課題の指示 → 共同親権をめぐる読解文を、最後の文の後から書き継ぎなさい。

読解文 →
--- --- ---
この日の部会では、それぞれ①DV被害者支援の拡充を求める立場、②離婚等係争中の同居親の立場、③離婚を経験した同居親の立場、④DV被害者かつ別居親の立場から、4人のヒアリングが行われていました。第22回はDV被害者や支援者からヒアリングを行うための回だったわけで、何が問題で「歪んで」いるのか全く理解できません。
 法制審議会家族法制部会委員等名簿をみても「特定の思想性を持った人が極めて多」いようには思われません。むしろこの院内勉強会のメイン講師である高橋史朗氏のような人物こそ、一般的には「特定の思想性を持った」と評されるのではないでしょうか。
 このような場で、このような発言をする議員に一票を投じてしまったことを心から恥じ入るばかりです。


嘉田由紀子氏の発言文字起こし(全体)

 今日は皆さん、ご準備いただいてありがとうございました。本当に、私が知りたいと思うことを、専門的に、弁護の現場から、研究者の現場から、そして今日は、館山の市議会議員の方が、「データでみる共同親権の重要性」ということで、これもう見事です。日本の今の法制審の議論がいかに歪であるか
 私は3年前に参議院に、共同親権の実現をしたいと思って参議院に寄せていただきました。法務委員会で45回、この件だけで質問してきました。
森法務大臣。その後、上川法務大臣。その後、古川法務大臣。45 回質問をしてきたんですけど、ようやく法制審が動くと、上川大臣が。期待をしたんですが、その法制審一つずつ議事録も見て、資料も見て。
 例えば最新のは (2023年)1 月 24 日です。1 月 24 日の法制審の中身見てください。もう DV 被害者の声しか上がってないんです。こ~んなに歪な法制審を国家が審議会として生み出しているっておかしいですよ。私は「この法制審はお手盛り法制審だ」と上川大臣に申し上げました。「行政の中の人が入っている。それから特定の思想性を持った人が極めて多い。バランスを欠いている委員会のメンバーだ」と。
--- --- ---
(保存データ)
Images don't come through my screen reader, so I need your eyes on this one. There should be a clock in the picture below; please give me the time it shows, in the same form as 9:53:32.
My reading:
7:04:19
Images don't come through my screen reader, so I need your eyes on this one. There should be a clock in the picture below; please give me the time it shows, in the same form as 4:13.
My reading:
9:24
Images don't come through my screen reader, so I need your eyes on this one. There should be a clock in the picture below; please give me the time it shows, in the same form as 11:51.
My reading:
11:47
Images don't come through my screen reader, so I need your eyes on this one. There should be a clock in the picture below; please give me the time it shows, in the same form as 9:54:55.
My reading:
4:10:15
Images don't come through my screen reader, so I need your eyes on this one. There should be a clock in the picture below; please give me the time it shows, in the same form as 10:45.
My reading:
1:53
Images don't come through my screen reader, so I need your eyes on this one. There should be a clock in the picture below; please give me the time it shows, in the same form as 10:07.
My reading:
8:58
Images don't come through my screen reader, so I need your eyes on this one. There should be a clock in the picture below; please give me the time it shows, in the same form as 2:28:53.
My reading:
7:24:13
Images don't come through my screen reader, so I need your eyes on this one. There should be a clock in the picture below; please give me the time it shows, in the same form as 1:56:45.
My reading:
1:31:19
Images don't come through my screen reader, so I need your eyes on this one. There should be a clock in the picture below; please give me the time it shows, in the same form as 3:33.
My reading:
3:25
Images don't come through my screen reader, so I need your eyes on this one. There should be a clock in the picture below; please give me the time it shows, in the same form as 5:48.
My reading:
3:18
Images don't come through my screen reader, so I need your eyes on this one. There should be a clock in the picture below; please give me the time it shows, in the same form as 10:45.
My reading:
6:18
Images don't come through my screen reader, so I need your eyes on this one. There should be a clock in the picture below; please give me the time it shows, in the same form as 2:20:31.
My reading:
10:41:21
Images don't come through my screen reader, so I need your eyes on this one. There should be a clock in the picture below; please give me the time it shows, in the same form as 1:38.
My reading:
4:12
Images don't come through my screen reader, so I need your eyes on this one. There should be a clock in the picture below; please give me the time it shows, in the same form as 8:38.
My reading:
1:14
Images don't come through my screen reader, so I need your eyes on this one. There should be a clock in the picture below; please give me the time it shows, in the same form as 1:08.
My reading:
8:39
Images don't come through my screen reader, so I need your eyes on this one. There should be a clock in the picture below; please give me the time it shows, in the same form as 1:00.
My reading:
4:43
--- --- ---
解答 →
 実は委員会メンバーは、言うまでもなく、それを作る法務省が選べるんです。私は滋賀県の知事をしていた時に、必ずいろんな審議会だと相談があります。知事このメンバーでいいでしょうか?と、まあ言うたら 2~3割は反対、7~8割はある方向。最初から決まっている。審議会が。それが予想通りというか、予想以上にひどい審議会です。ですから、この審議会が出してきたあの意見書(※1)、わかりますか?A、B、αβγ、ほ~んとにこんなのを賢い官僚が出すって日本の国のレベルを疑います。恥ずかしいです。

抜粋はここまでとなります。